Mein erster Ausflug ging nach Bethlehem. Ich besuchte für eine Nacht das Geflüchteten Camp Dheisheh, das ein kleines Besucherzentrum mit Übernachtungsmöglichkeit hat. Ich bin noch nie in einem Geflüchteten Camp gewesen, hatte unwillentlich Bilder von Zeltlagern vor Augen als ich eincheckte. Dabei existiert das Lager schon seit 60 Jahren. An den Flurwänden des Gästehauses hingen Schwarz-Weiß-Bilder von eben jenen Zeltlagern, wie sie 1949 noch existierten. Daneben das Bild eines israelischen Soldaten, der aus nächster Nähe sein Pfefferspray auf einen palästinensischen Kameramann richtet. Mir wird freundlicherweise eine kleine Tour durch das Camp gegeben. Ein junger Araber in meinem Alter zeigt mir die Drehtür aus schwarzem Eisen, die wie ein Mahnmal an den Zaun erinnert, der während der ersten Intifada von der israelischen Armee um das Camp gezogen wurde. Arabische Schriften an den Häuserwänden rufen zum Widerstand und Mobilisierung auf, Graffitis von Banksy und an die Wände gemaltes erzählen Geschichten und bedauern den Tod meist junger Angehöriger.

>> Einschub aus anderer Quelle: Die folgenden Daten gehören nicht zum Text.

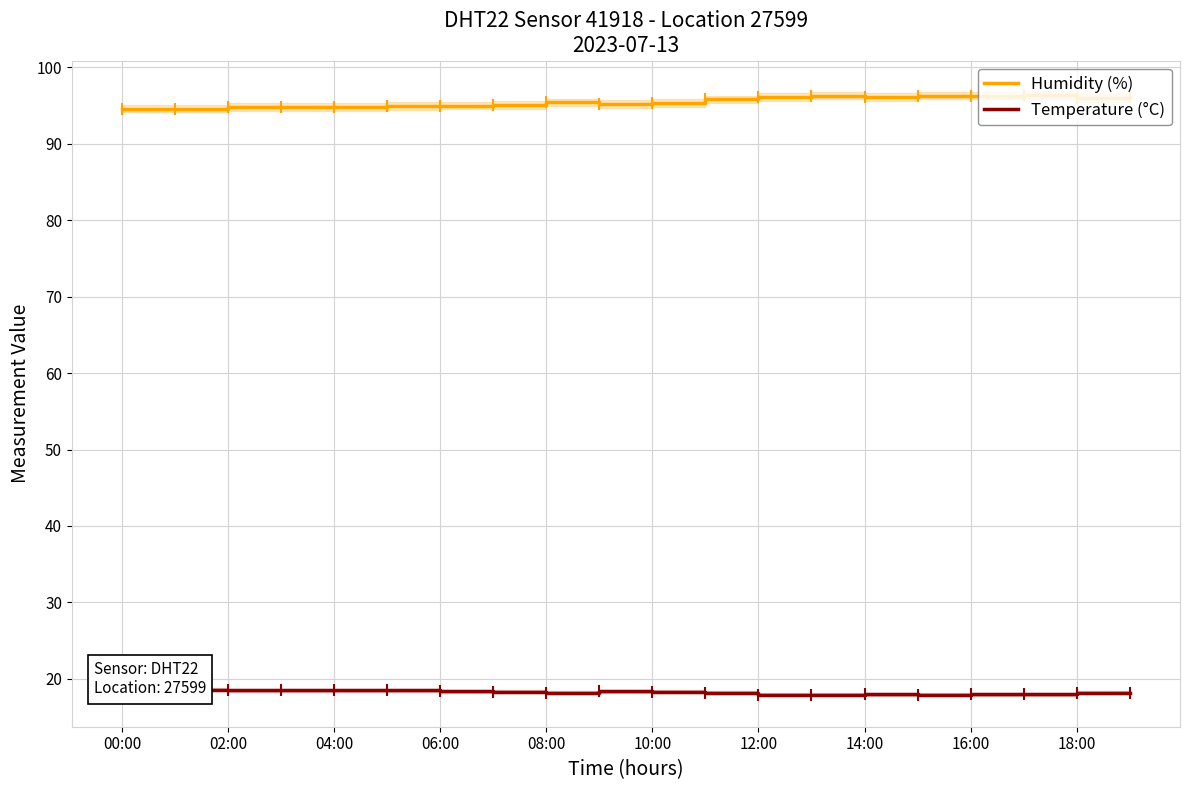

What is the minimum value for Humidity (%)?

94.6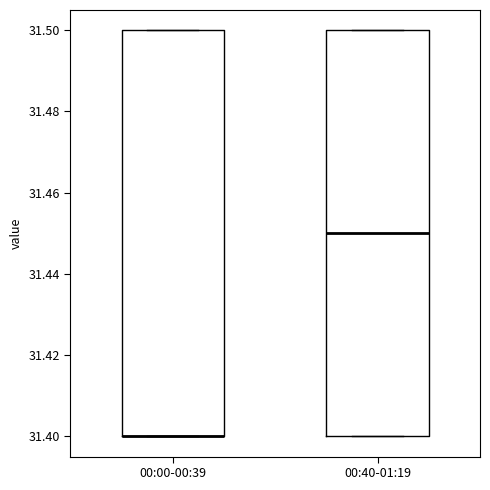

Reading left to right, read every box against the y-axis: the position of its median line, the range the box covers, and the ends of its whiskers. The values are not printed on the chart, so give them approximately, as read against the axis.

00:00-00:39: median 31.40 (drawn on the box's lower edge), box 31.40 to 31.50, whiskers 31.40 to 31.50
00:40-01:19: median 31.45, box 31.40 to 31.50, whiskers 31.40 to 31.50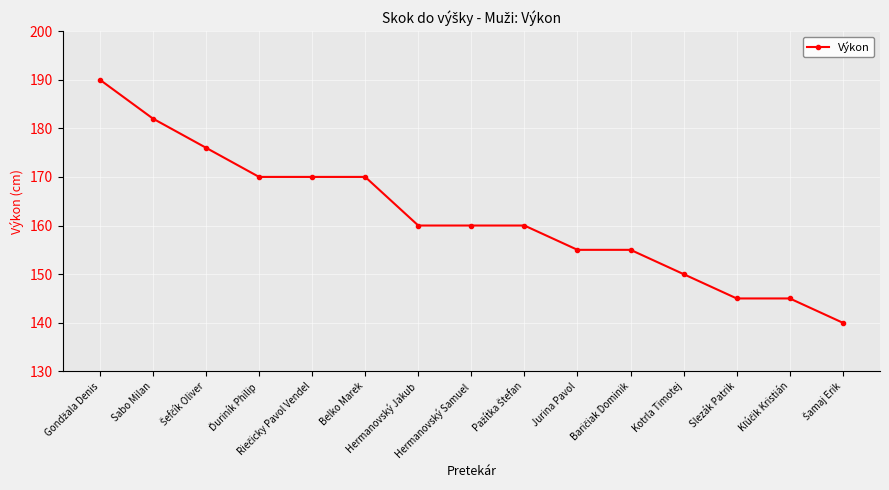

What is the minimum value shown in the chart?

140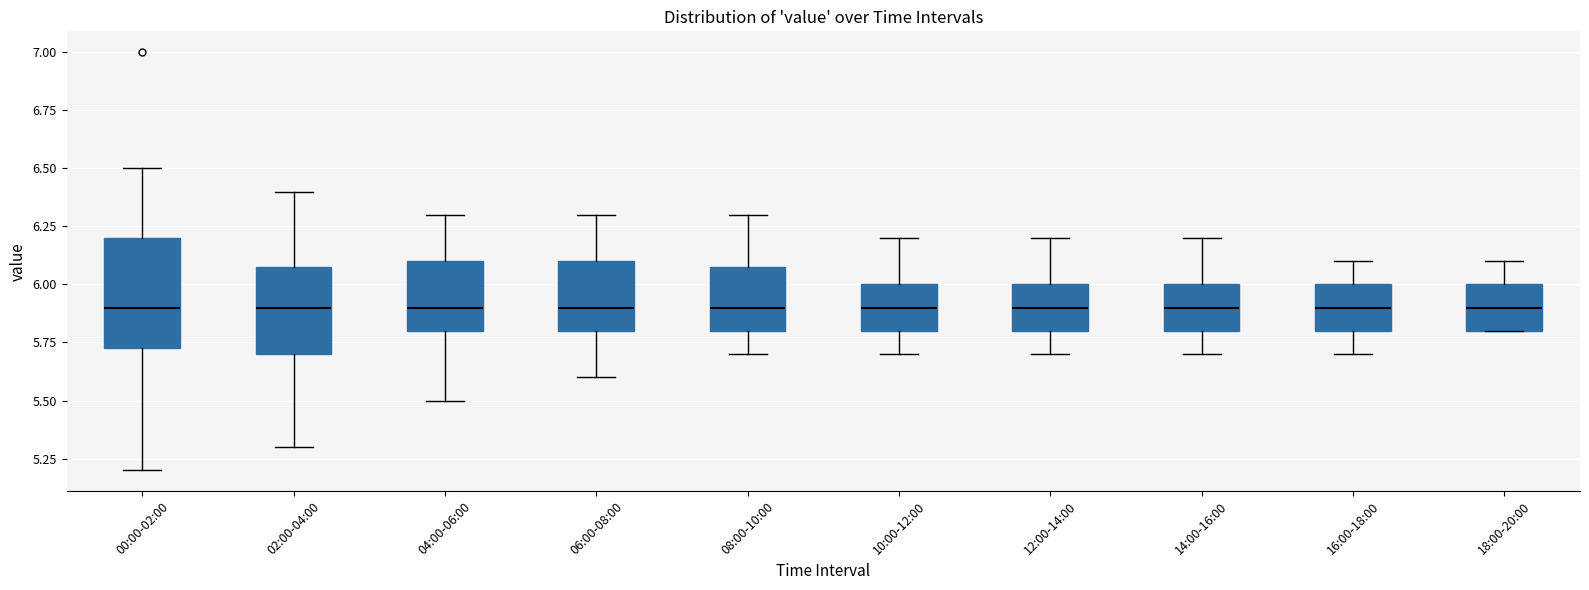

Where is the upper edge of the box for 04:00-06:00 on the y-axis? The values are not printed on the chart, so give them approximately, as read against the axis.

6.10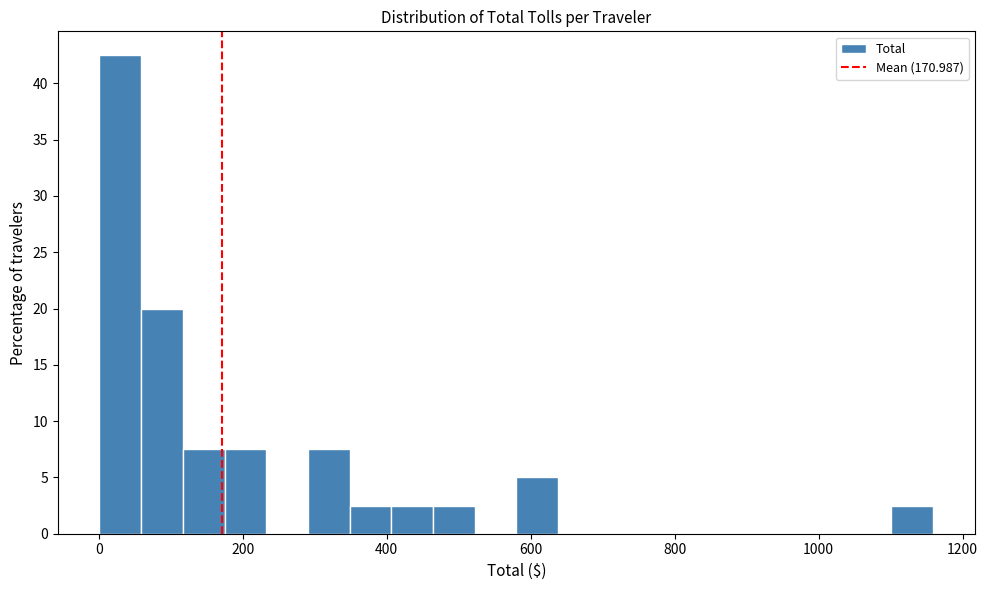

Read against the x-axis, roughly where is the centre of the tallest bar?

40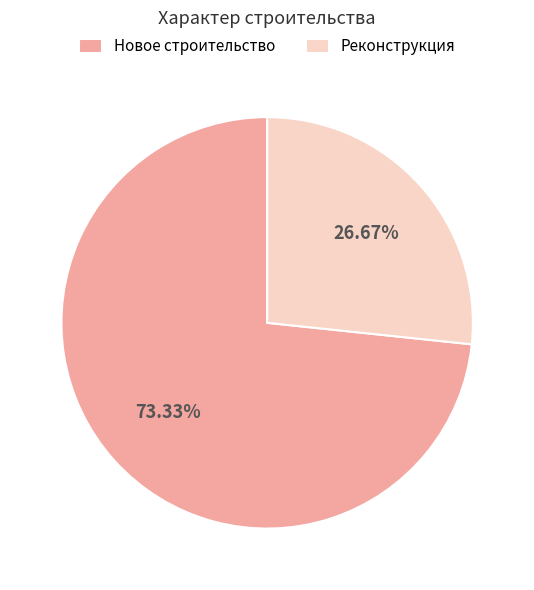

What is the smallest slice in the pie chart?

Реконструкция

Mittlerweile steht das Camp unter palästinensischer Verwaltung. Trotzdem kommt es – so erzählt er mir - einmal im Monat zu Militäraktionen, bei denen vor allem junge Palästinenser wegen Terrorverdachts festgenommen werden.

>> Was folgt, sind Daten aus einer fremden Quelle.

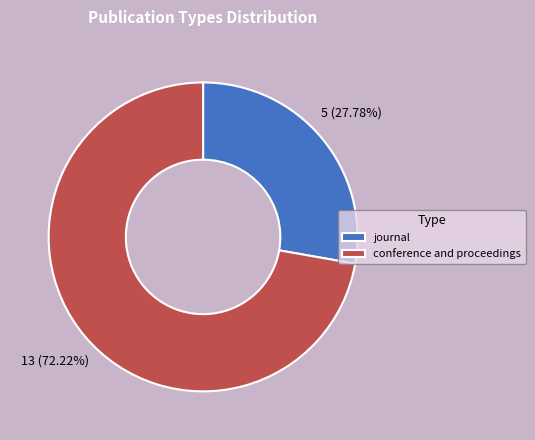

To the nearest percent, what percentage of the pie is journal?

28%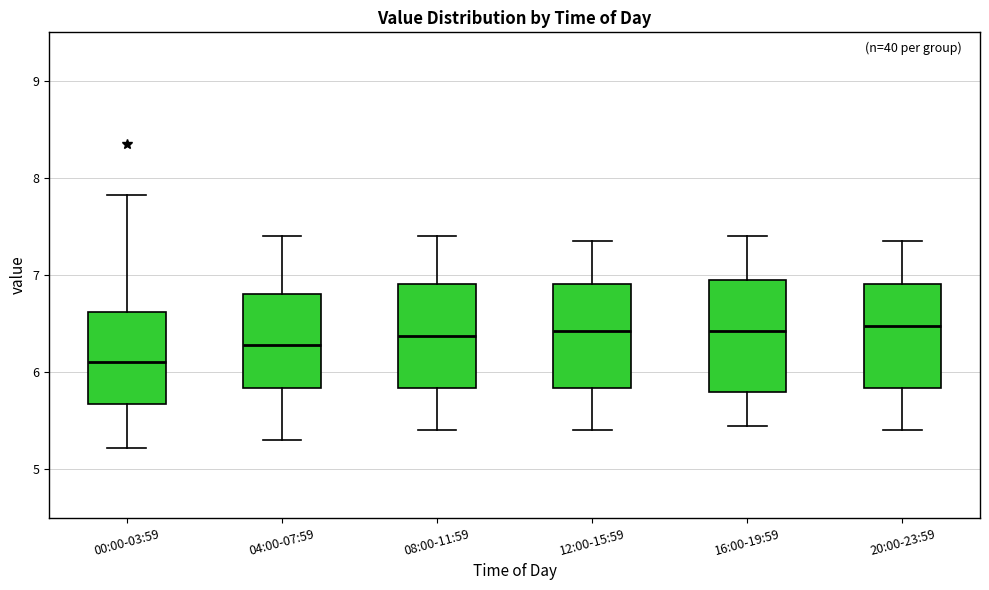

Where is the upper edge of the box for 20:00-23:59 on the y-axis? The values are not printed on the chart, so give them approximately, as read against the axis.

6.9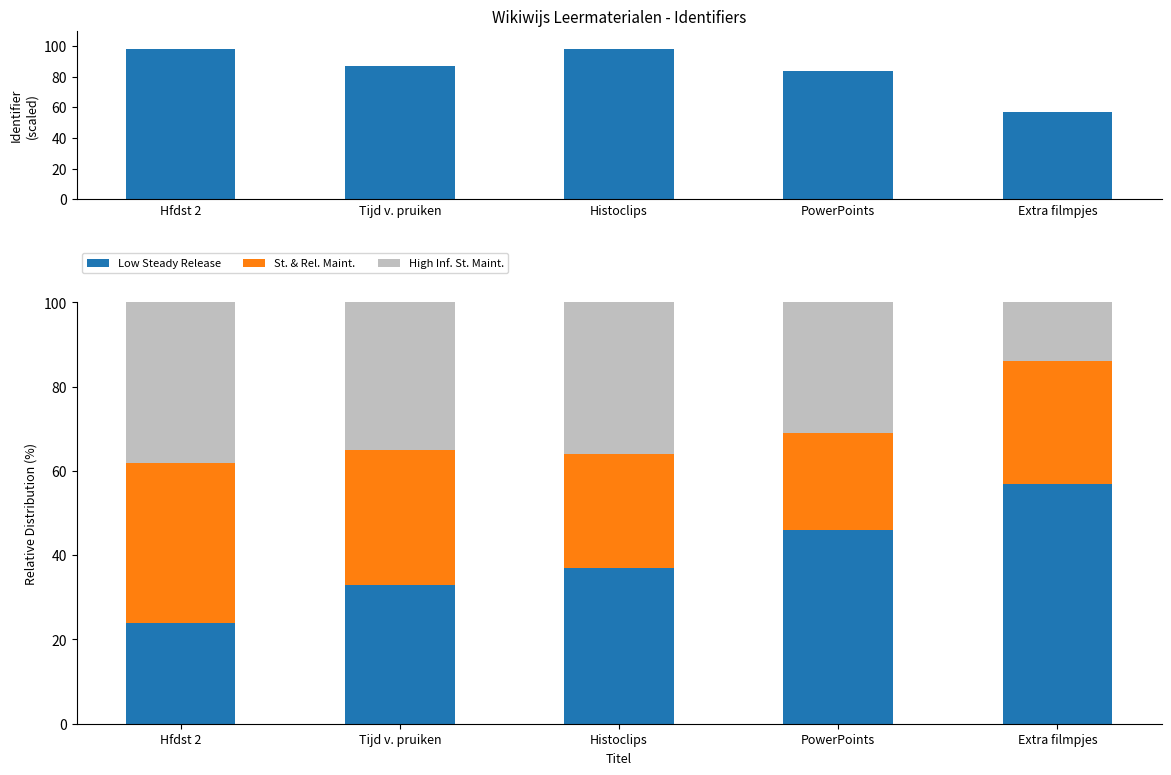

What is the minimum value shown in the chart?

14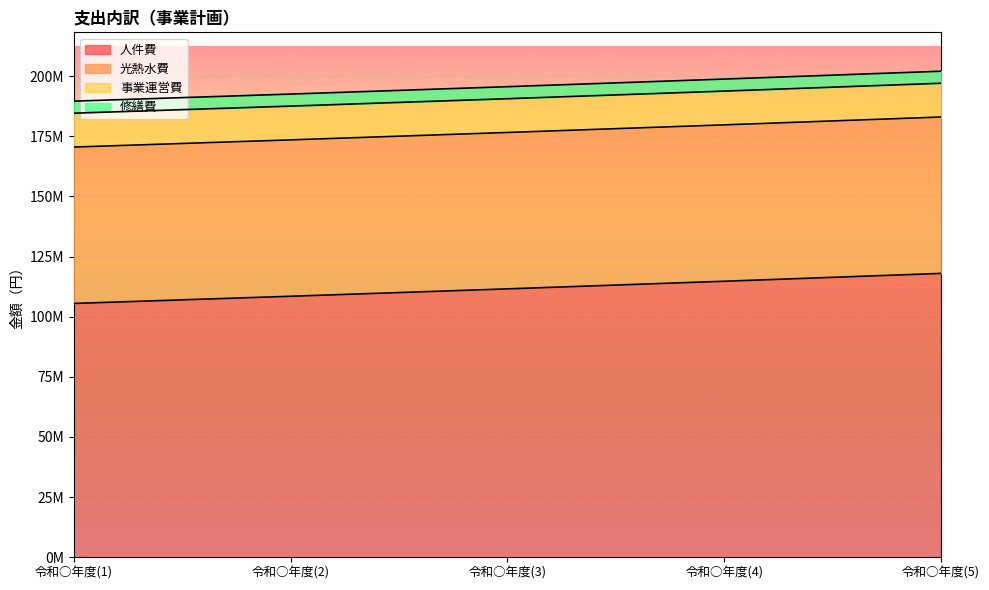

What is the approximate value of 事業運営費 at 令和○年度(4)?

14040000.0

Am Ende der Führung weiß ich nicht, was ich fragen soll. Blöde stotternd versuche ich ihm meinen Respekt auszusprechen und bedanke mich für die Führung. Dabei habe ich vor allem eine Frage an mich selbst, die ich mir nicht beantworten kann: Was zur Hölle mache ich eigentlich hier? Ist es nicht schrecklich vermessen dieses Camp zu „besuchen“? Mit Mitleid muss man den Palästinensern hier nämlich nicht kommen. Sie sehen sich selbst nicht als Opfer. Die Viktimisierung würde von der israelischen Regierung zur Genüge genutzt, um die eigenen Untaten zu rechtfertigen.

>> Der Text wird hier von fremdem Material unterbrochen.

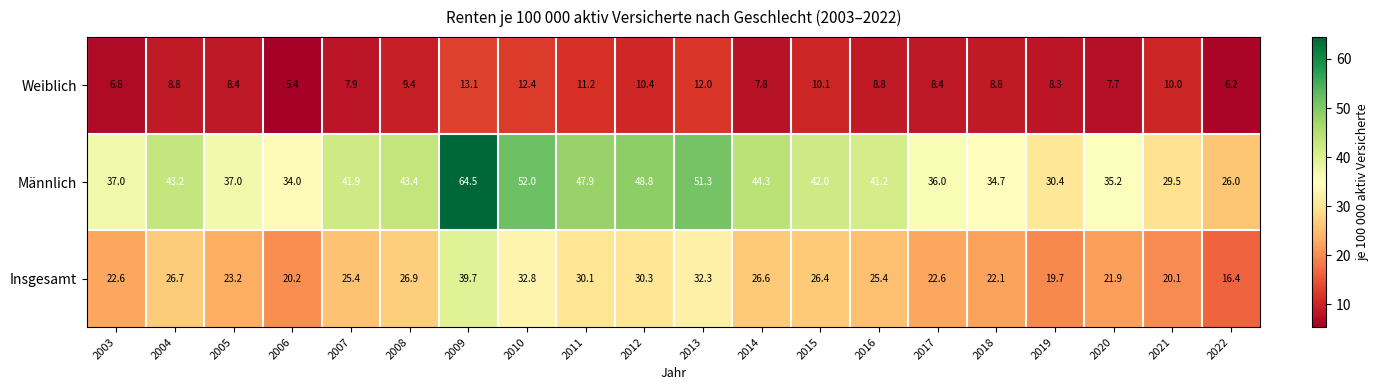

Which category has the highest value across all series?

2009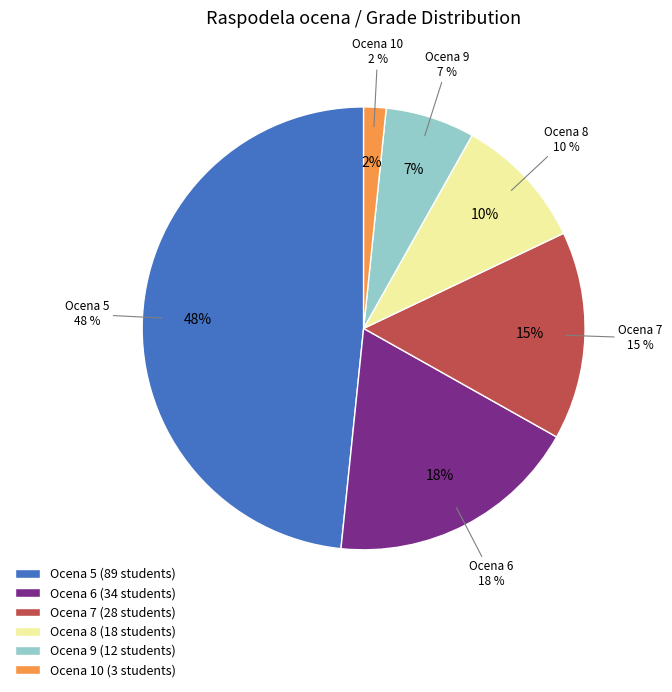

Is it true that 9 is 34% of the pie?

False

Irgendwie ausgelaugt sitze ich immer noch auf der roten Couch in der Lobby des Gästehauses und schaue mir die Wände an, die voller Pokale von sportlichen Wettbewerben sind. Das Frauenteam des Dheisheh Camps ist schon seit 4 Jahren konsekutiv Meister geworden. Über dem Thresen hängt ein eingerahmtes Gedicht auf arabisch mit Englischer Übersetzung:
HERE WE WILL STAY
In Lidda, in Ramle, in the Galilee
We shall remain
Like a Wall on your Chest
And in your Throat
like a Shard of Glass, a Cactus Thorn
And in your eyes
A Sandstorm.
Am nächsten Morgen stehe ich früh auf, weil das Gästehaus für die Feiertage des Opferfests geschlossen wird. Ich passiere den militärischen Check Point ohne großes Prozedere und fahre nach Jerusalem zurück. Daran werde ich noch zu kauen haben.